For this study, 100 alcoholics were given a three-month course of either sertraline (200 mg/day) or placebo capsules and AA-based individual therapy. During the next six months, researchers used the Timeline Followback method to interview the alcoholics, classified as either Type A (n=55) or Type B (n=45), about their alcohol consumption, if any. After gathering data at two, four, six, 12 and 24 weeks after treatment, researchers compared monthly alcohol consumption for the six months following treatment to alcohol consumption during the last month of treatment.
The Type A alcoholics who had been treated with sertraline instead of a placebo maintained – for at least six months after treatment had ceased – the positive results they had obtained during treatment. Type B alcoholics who had been treated with sertraline instead of a placebo continued to show no observable pharmacotherapeutic benefits during the six-month period following treatment. In fact, heavy drinking increased during that six-month post-treatment period among those Type B alcoholics treated with sertraline.
"We appear to have identified a subgroup of alcoholics, Type As, who responded well to sertraline during treatment and maintained their gains over a six-month period after ending treatment," said Dundon. "However, there is another subgroup, Type Bs, for whom SSRIs may not be appropriate. This subgroup seemed to maintain their gains from the AA-based individual therapy only if they had not received sertraline."
"The rationale for looking at these two types of alcoholism separately was rooted in earlier research that suggested there were differences in serotonin metabolism between the two groups," said Moak. "What is very interesting about the results that were obtained in earlier work by these authors is that the group found to have more abnormalities in serotonin metabolism – that is, Type B alcoholics – and would have been thought to be more likely to respond to the SSRIs in fact did worse on the SSRIs. [Nonetheless,] these new results are consistent with those obtained previously by the authors, in that the Type A alcoholics who received sertraline continue to do well after treatment, while the Type B alcoholics who received sertraline do poorly."
Furthermore, she noted, "these findings may help explain some of the inconsistencies that have occurred in earlier studies of the SSRIs, in alcoholics both with and without co-occurring independent depression."
Dundon and Moak agreed that developing a more "user-friendly" method by which clinicians could decide if an individual under evaluation were either a Type A or B alcoholic before they enter treatment is an important area for further research.
"I think our study clearly suggests that there may be ways to subtype alcoholics, and that these different subgroups of alcoholics may respond differently to the same treatment," said Dundon. "Numerous classification schemes have been proposed to differentiate types of alcoholics. Our study supports the usefulness of the Babor Type A and Type B classification system. If we can identify subgroups that may have different post-treatment outcomes, then clinicians may be able to make more precise ongoing treatment recommendations and better allocate limited resources."

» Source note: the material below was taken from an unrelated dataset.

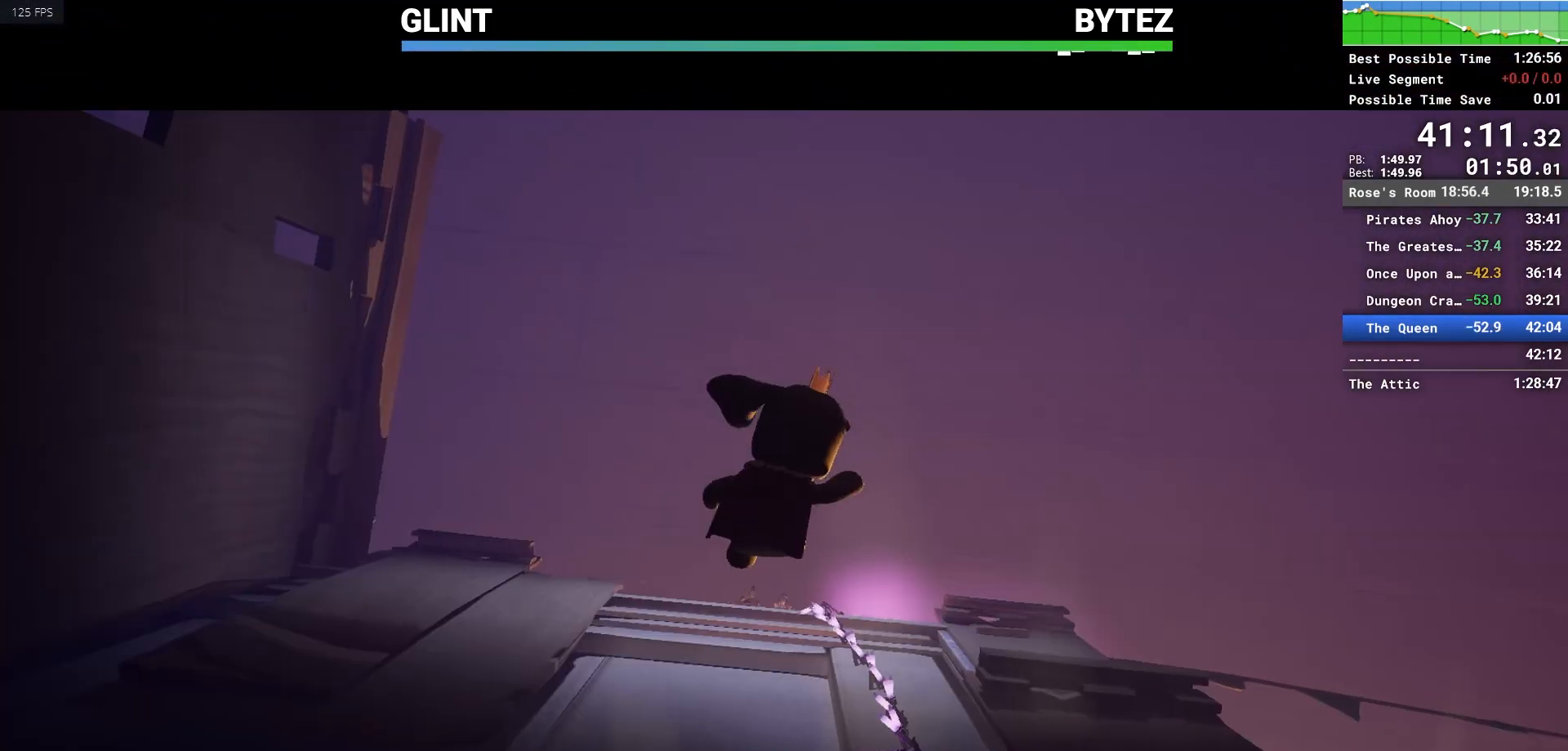
{"keys": [], "mouse": [], "events": []}
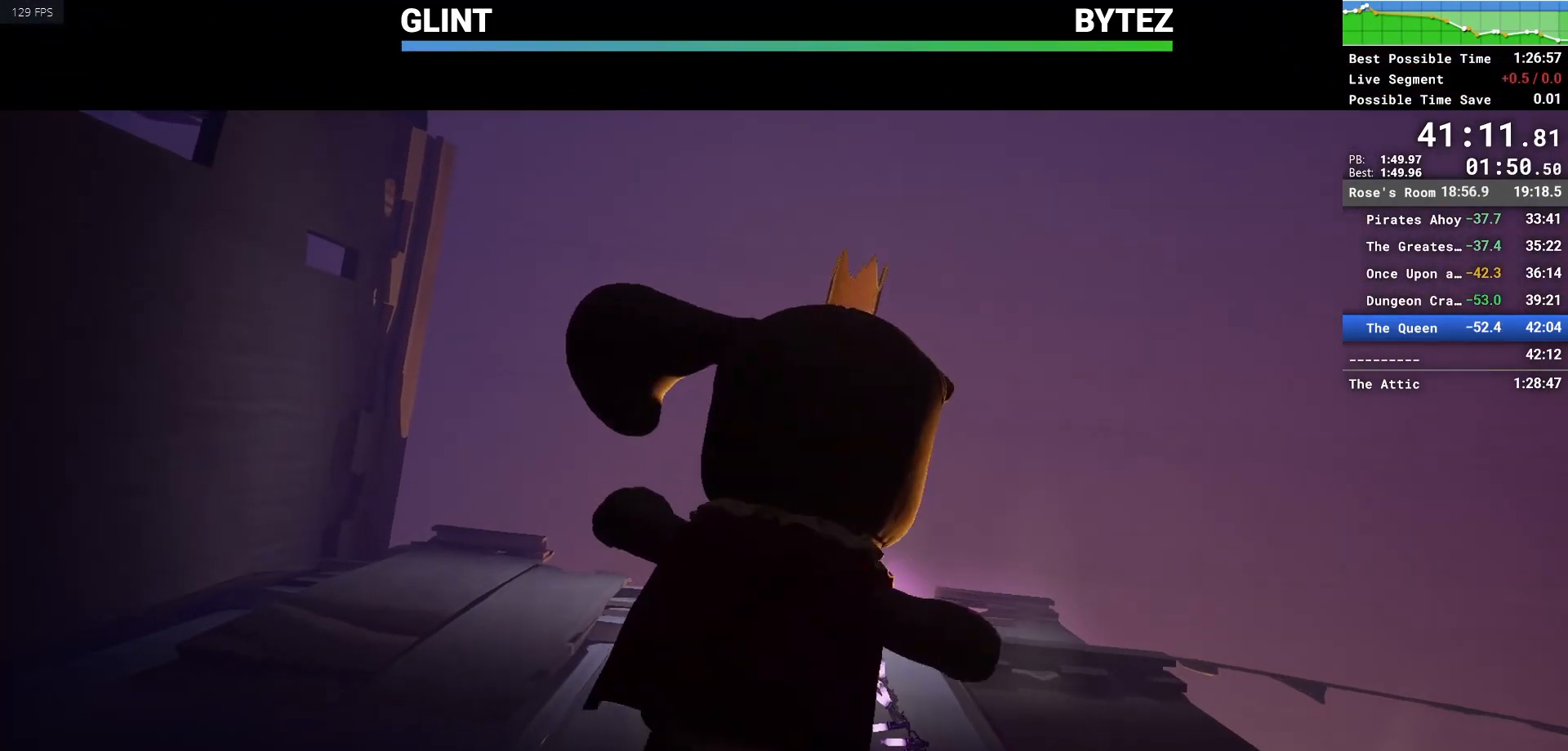
{"keys": ["q"], "mouse": [], "events": [[400, "q", "down"]]}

Dundon added that this is a fruitful time for developments in alcohol-treatment research. "The most promising areas," he said, "focus on the combinations of medicines and psychotherapies to treat alcohol dependence and other drug dependencies."

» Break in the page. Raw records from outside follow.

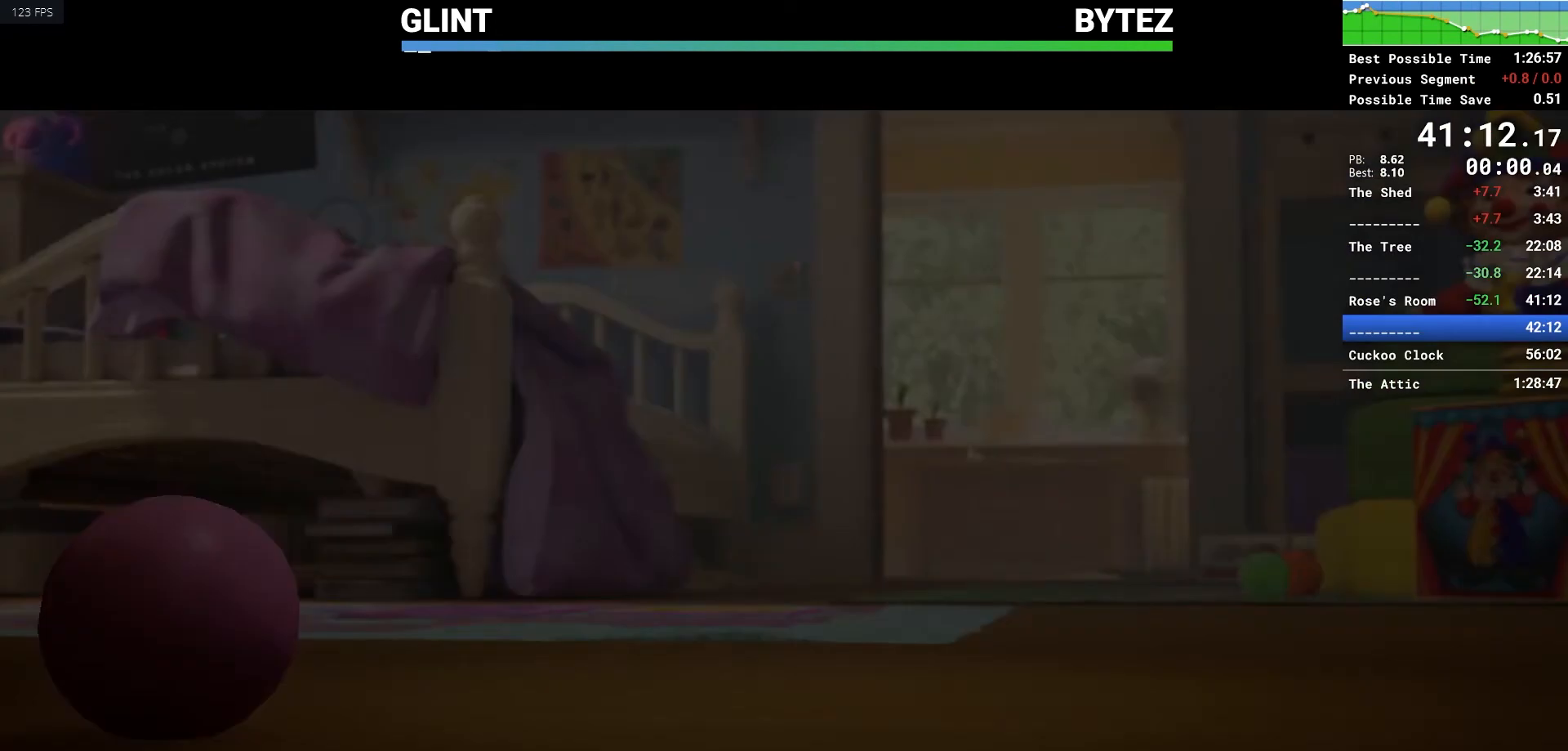
{"keys": ["q"], "mouse": [], "events": []}
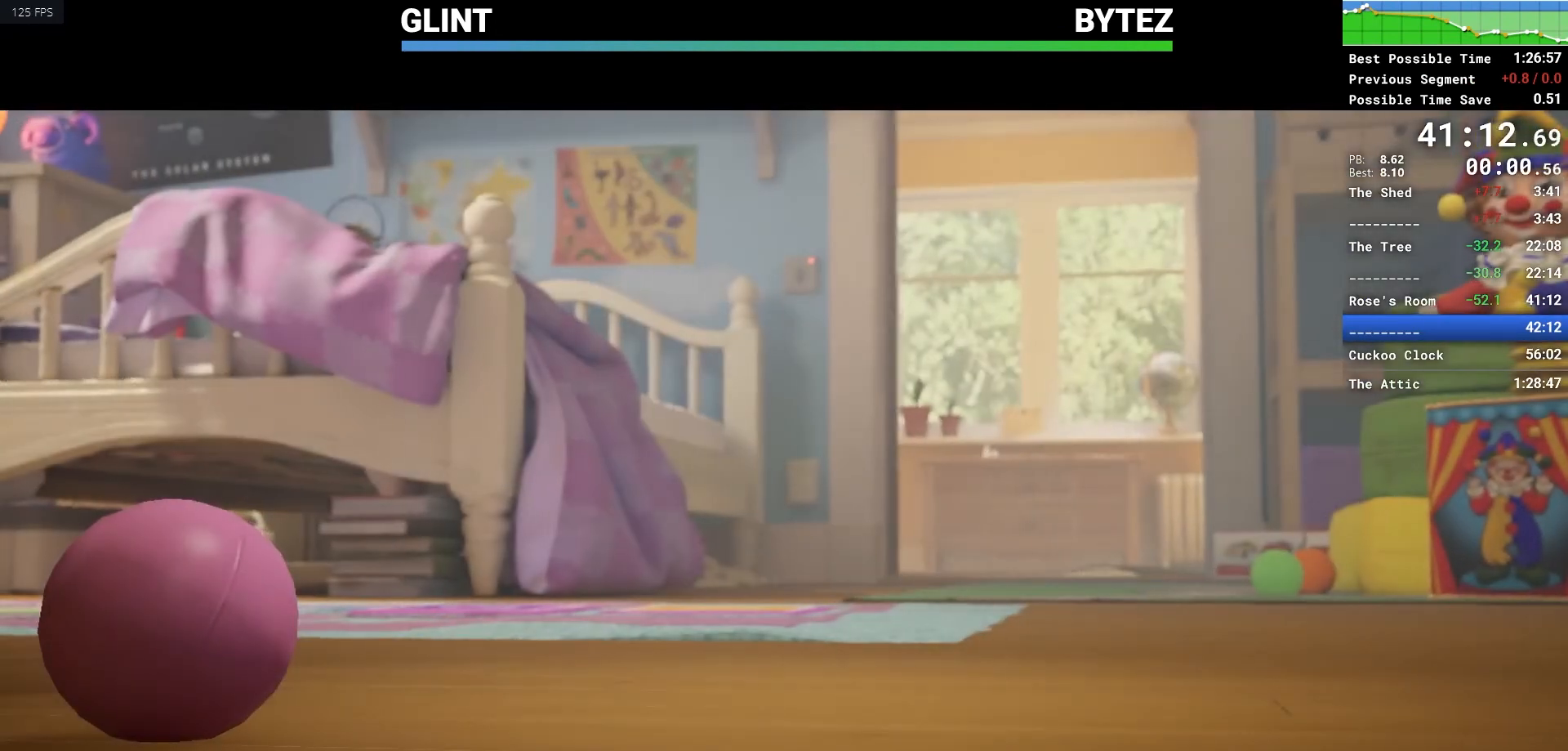
{"keys": ["q"], "mouse": [], "events": []}
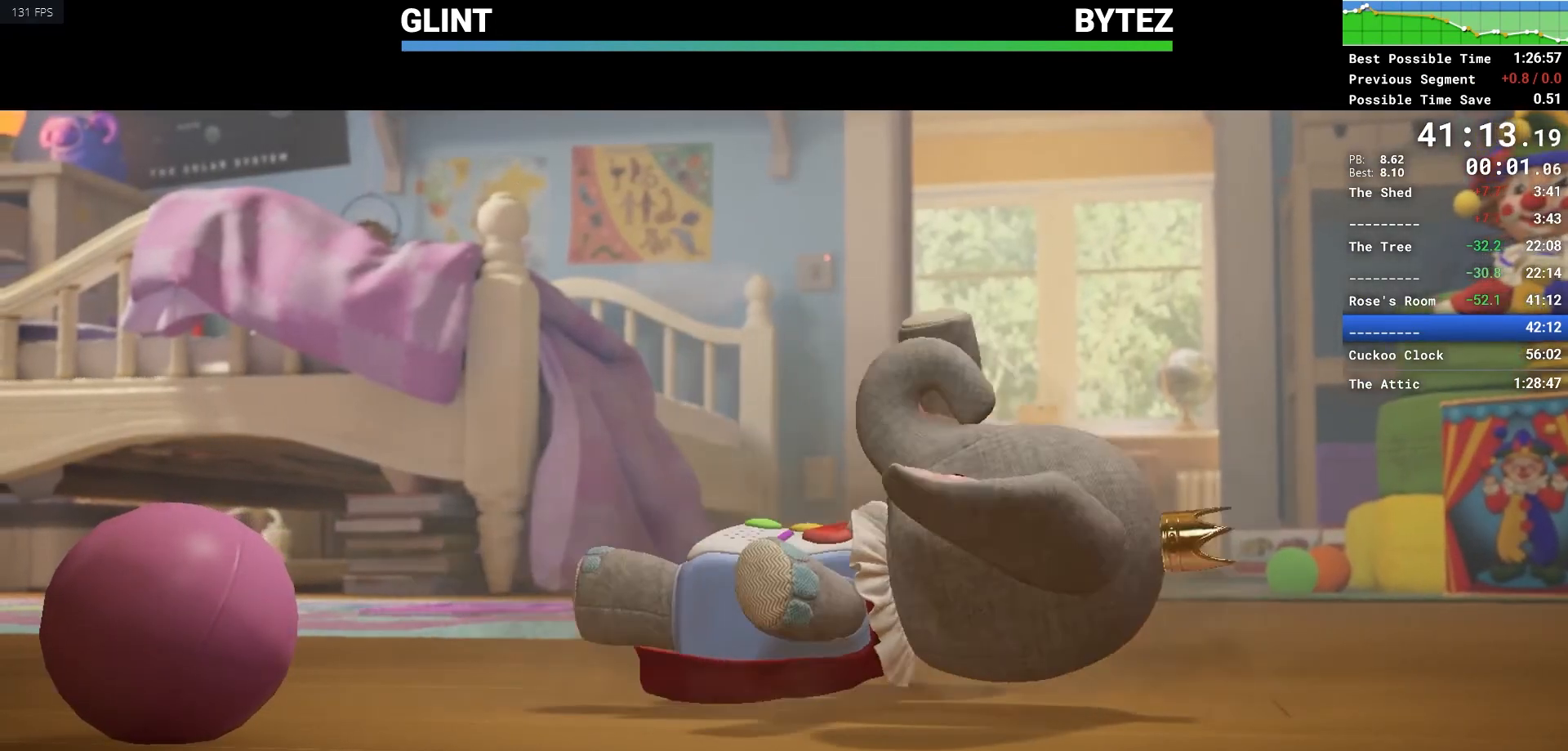
{"keys": ["q"], "mouse": [], "events": []}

Alcoholism: Clinical & Experimental Research (ACER) is the official journal of the Research Society on Alcoholism and the International Society for Biomedical Research on Alcoholism. Co-authors of the ACER paper, "Treatment outcomes in Type A and B alcohol dependence six months after serotonergic pharmacotherapy," were Kevin G. Lynch, Helen M. Pettinati, and Craig Lipkin of the Center for the Studies of Addiction in the Department of Psychiatry at the University of Pennsylvania School of Medicine. The study was funded by the National Institute on Alcohol Abuse and Alcoholism.